======== Exercise material

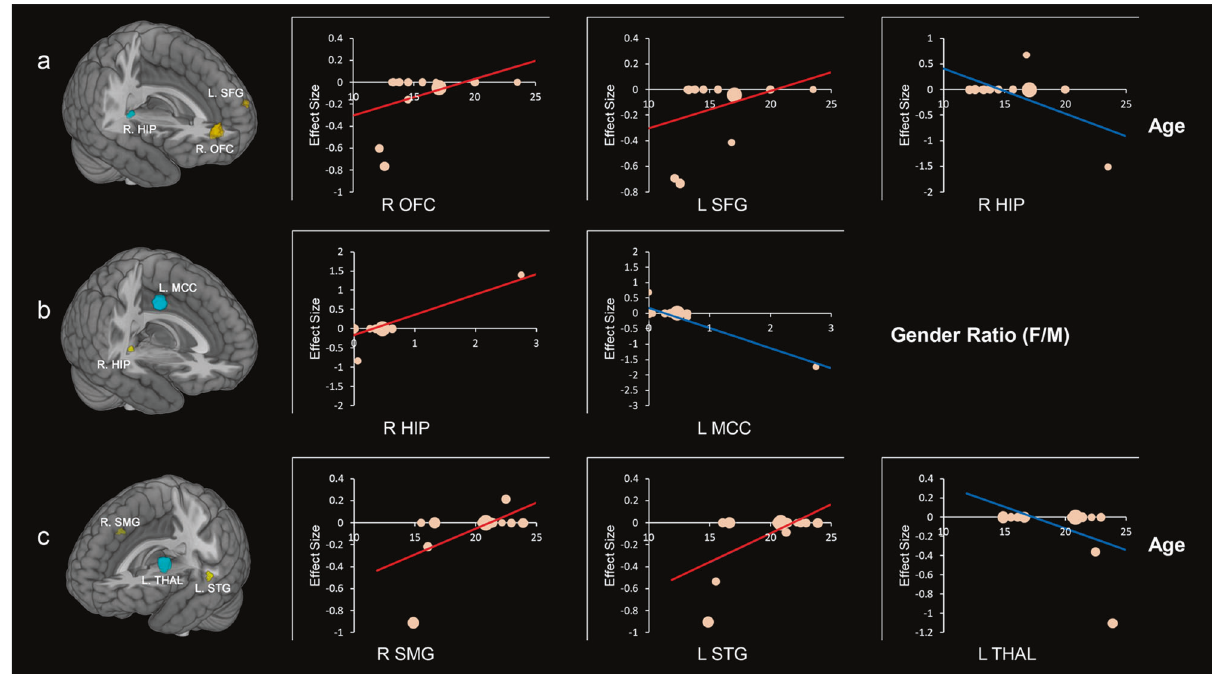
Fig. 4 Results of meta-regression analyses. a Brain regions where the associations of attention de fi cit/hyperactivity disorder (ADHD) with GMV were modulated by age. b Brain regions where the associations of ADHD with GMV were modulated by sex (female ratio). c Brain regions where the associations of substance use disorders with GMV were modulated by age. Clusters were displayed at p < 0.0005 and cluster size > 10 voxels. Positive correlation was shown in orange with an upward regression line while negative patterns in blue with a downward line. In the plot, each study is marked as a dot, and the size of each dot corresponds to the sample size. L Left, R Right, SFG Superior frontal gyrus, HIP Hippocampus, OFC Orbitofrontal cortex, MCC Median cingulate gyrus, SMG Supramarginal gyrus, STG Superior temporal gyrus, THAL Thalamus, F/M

================
======== Exercise material

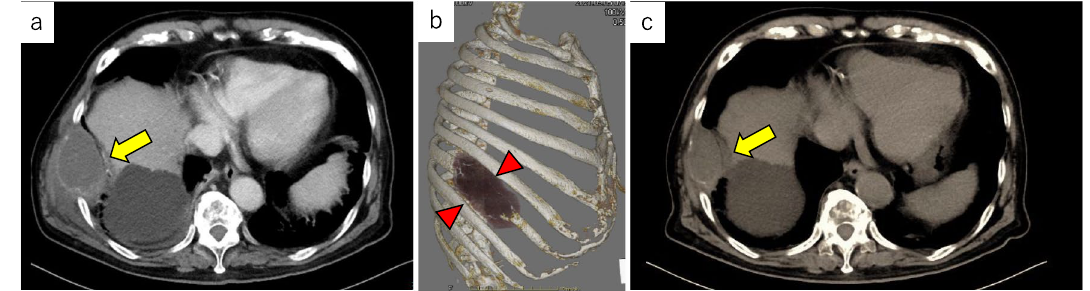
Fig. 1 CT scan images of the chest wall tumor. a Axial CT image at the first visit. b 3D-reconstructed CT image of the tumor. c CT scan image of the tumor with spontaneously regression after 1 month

================
======== Exercise material

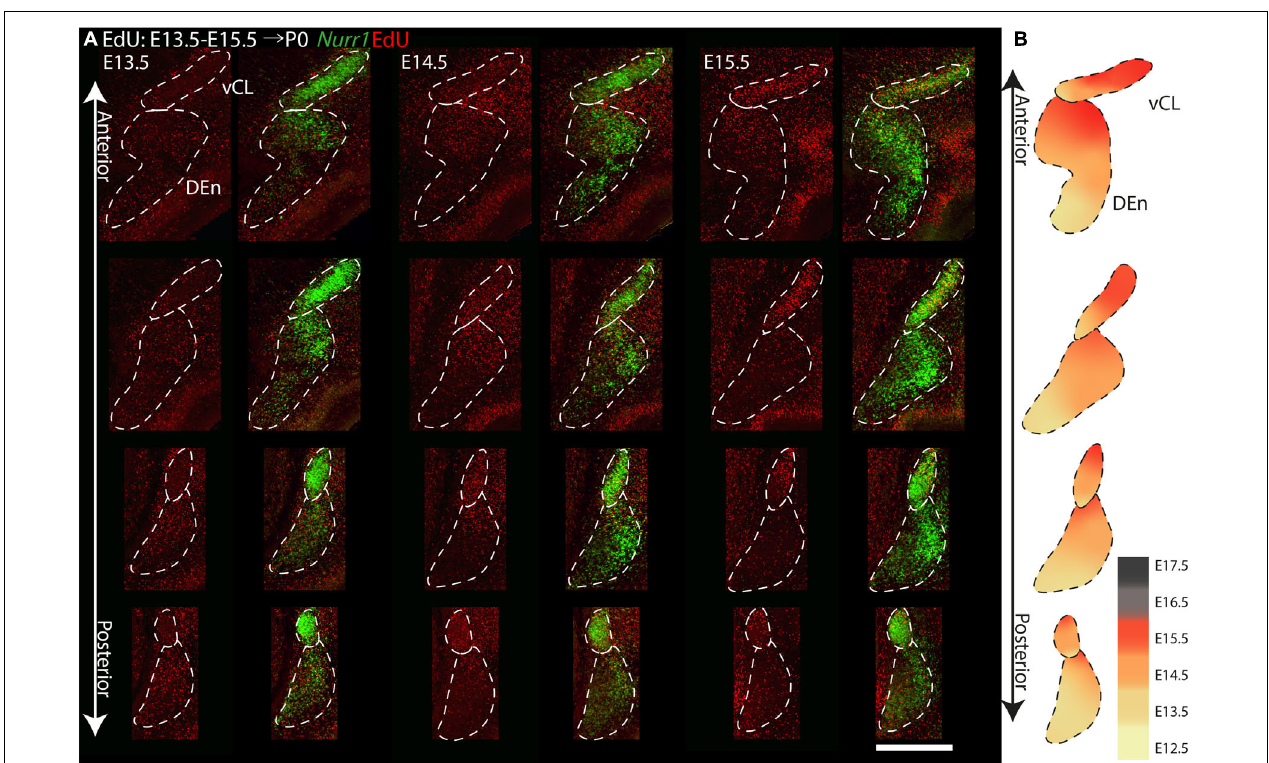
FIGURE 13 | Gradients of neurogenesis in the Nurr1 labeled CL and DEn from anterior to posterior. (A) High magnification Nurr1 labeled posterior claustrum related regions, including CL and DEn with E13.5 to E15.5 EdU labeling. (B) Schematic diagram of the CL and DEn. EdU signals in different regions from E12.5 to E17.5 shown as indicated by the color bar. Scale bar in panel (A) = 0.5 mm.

================

* **Exercise directions**: Whenever the word "regions" shows up in a line of the entries, copy that line.

* **Response**:
Fig. 4 Results of meta-regression analyses. a Brain regions where the associations of attention de fi cit/hyperactivity disorder (ADHD) with GMV were modulated by age. b Brain regions where the associations of ADHD with GMV were modulated by sex (female ratio). c Brain regions where the associations of substance use disorders with GMV were modulated by age. Clusters were displayed at p < 0.0005 and cluster size > 10 voxels. Positive correlation was shown in orange with an upward regression line while negative patterns in blue with a downward line. In the plot, each study is marked as a dot, and the size of each dot corresponds to the sample size. L Left, R Right, SFG Superior frontal gyrus, HIP Hippocampus, OFC Orbitofrontal cortex, MCC Median cingulate gyrus, SMG Supramarginal gyrus, STG Superior temporal gyrus, THAL Thalamus, F/M
FIGURE 13 | Gradients of neurogenesis in the Nurr1 labeled CL and DEn from anterior to posterior. (A) High magnification Nurr1 labeled posterior claustrum related regions, including CL and DEn with E13.5 to E15.5 EdU labeling. (B) Schematic diagram of the CL and DEn. EdU signals in different regions from E12.5 to E17.5 shown as indicated by the color bar. Scale bar in panel (A) = 0.5 mm.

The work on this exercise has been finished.